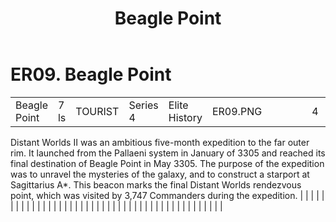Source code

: :PROPERTIES:
:ID:       80ea667a-62b4-4082-bed0-ce253d76869b
:END:
#+title: Beagle Point
#+filetags: :beacon:
*    ER09.  Beagle Point
| Beagle Point                         | 7 ls          | TOURIST                | Series 4  | Elite History | ER09.PNG |           |               |                                                                                                                                                                                                                                                                                                                                                                                                                                                                                                                                                                                                                                                                                                                                                                                                                                                                                                                                                                                                                       |           |     4 | 

Distant Worlds II was an ambitious five-month expedition to the far outer rim. It launched from the Pallaeni system in January of 3305 and reached its final destination of Beagle Point in May 3305. The purpose of the expedition was to unravel the mysteries of the galaxy, and to construct a starport at Sagittarius A*. This beacon marks the final Distant Worlds rendezvous point, which was visited by 3,747 Commanders during the expedition.                                                                                                                                                                                                                                                                                                                                                                                                                                                                                                                                                                                                                                                                                                                                                                                                                                                                                                                                                                                                                                                                                                                                                                                                                                                                                                                                                                                                                                                                                                                                                                                                                                                                                                                                                                                                                                                                                                                                                                                                                                                                                                                                                                                                                                                                                                                                                                                                                                                                                                                                                                                          |   |   |                                                                                                                                                                                                                                                                                                                                                                                                                                                                                                                                                                                                                                                                                                                                                                                                                                                                                                                                                                                                                       |   |   |   |   |   |   |   |   |   |   |   |   |   |   |   |   |   |   |   |   |   |   |   |   |   |   |   |   |   |   |   |   |   |   |   |   |   |   |   |   |   |   

[[file:img/beacons/ER09.PNG]]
--------
Your objective
Each entry must be set down word for word; no image may be carried over.

Completed task
Source code

: :PROPERTIES:
:ID:       80ea667a-62b4-4082-bed0-ce253d76869b
:END:
#+title: Beagle Point
#+filetags: :beacon:
*    ER09.  Beagle Point
| Beagle Point                         | 7 ls          | TOURIST                | Series 4  | Elite History | ER09.PNG |           |               |                                                                                                                                                                                                                                                                                                                                                                                                                                                                                                                                                                                                                                                                                                                                                                                                                                                                                                                                                                                                                       |           |     4 | 

Distant Worlds II was an ambitious five-month expedition to the far outer rim. It launched from the Pallaeni system in January of 3305 and reached its final destination of Beagle Point in May 3305. The purpose of the expedition was to unravel the mysteries of the galaxy, and to construct a starport at Sagittarius A*. This beacon marks the final Distant Worlds rendezvous point, which was visited by 3,747 Commanders during the expedition.                                                                                                                                                                                                                                                                                                                                                                                                                                                                                                                                                                                                                                                                                                                                                                                                                                                                                                                                                                                                                                                                                                                                                                                                                                                                                                                                                                                                                                                                                                                                                                                                                                                                                                                                                                                                                                                                                                                                                                                                                                                                                                                                                                                                                                                                                                                                                                                                                                                                                                                                                                                          |   |   |                                                                                                                                                                                                                                                                                                                                                                                                                                                                                                                                                                                                                                                                                                                                                                                                                                                                                                                                                                                                                       |   |   |   |   |   |   |   |   |   |   |   |   |   |   |   |   |   |   |   |   |   |   |   |   |   |   |   |   |   |   |   |   |   |   |   |   |   |   |   |   |   |   

[[file:img/beacons/ER09.PNG]]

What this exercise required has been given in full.